● **INFORMATION SHOWN**:
---------------

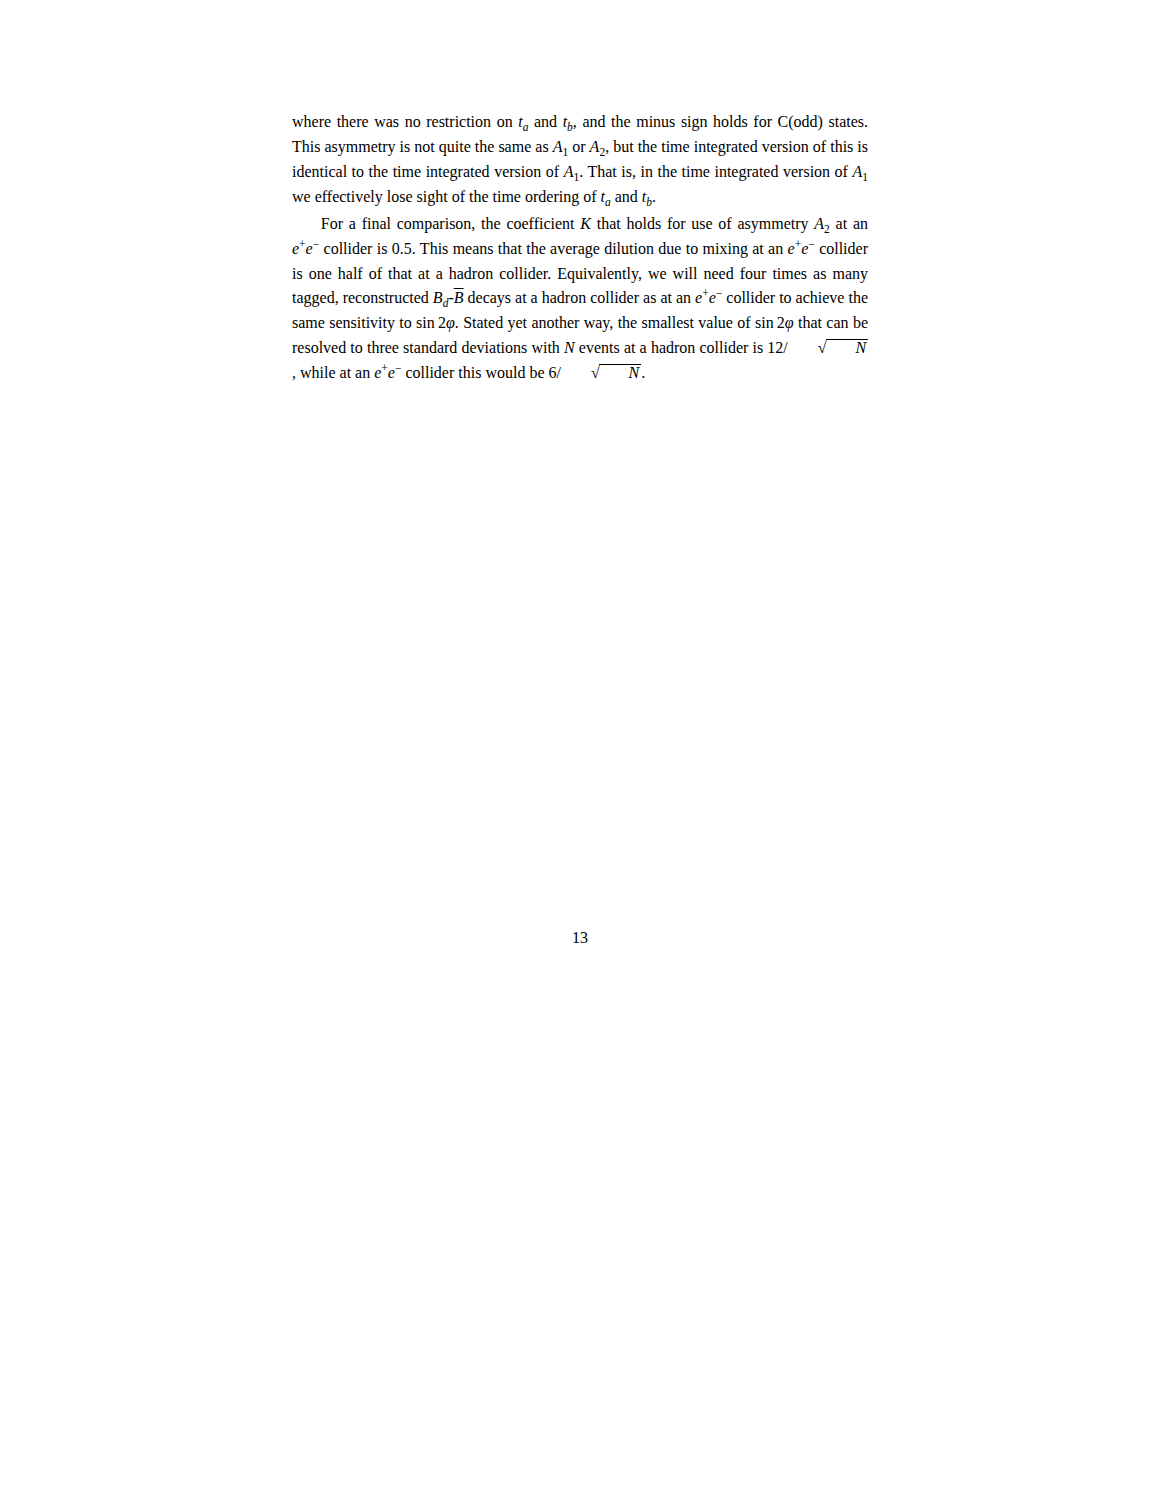where there was no restriction on ta and tb, and the minus sign holds for C(odd) states. This asymmetry is not quite the same as A1 or A2, but the time integrated version of this is identical to the time integrated version of A1. That is, in the time integrated version of A1 we effectively lose sight of the time ordering of ta and tb.
For a final comparison, the coefficient K that holds for use of asymmetry A2 at an e+e− collider is 0.5. This means that the average dilution due to mixing at an e+e− collider is one half of that at a hadron collider. Equivalently, we will need four times as many tagged, reconstructed Bd-B decays at a hadron collider as at an e+e− collider to achieve the same sensitivity to sin 2φ. Stated yet another way, the smallest value of sin 2φ that can be resolved to three standard deviations with N events at a hadron collider is 12/√N, while at an e+e− collider this would be 6/√N.
13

---------------

● **DESCRIPTION OF THE TASK**: With the pictures removed, set down the entire listing exactly.

● **RESPONSE AREA**:
where there was no restriction on ta and tb, and the minus sign holds for C(odd) states. This asymmetry is not quite the same as A1 or A2, but the time integrated version of this is identical to the time integrated version of A1. That is, in the time integrated version of A1 we effectively lose sight of the time ordering of ta and tb.
For a final comparison, the coefficient K that holds for use of asymmetry A2 at an e+e− collider is 0.5. This means that the average dilution due to mixing at an e+e− collider is one half of that at a hadron collider. Equivalently, we will need four times as many tagged, reconstructed Bd-B decays at a hadron collider as at an e+e− collider to achieve the same sensitivity to sin 2φ. Stated yet another way, the smallest value of sin 2φ that can be resolved to three standard deviations with N events at a hadron collider is 12/√N, while at an e+e− collider this would be 6/√N.
13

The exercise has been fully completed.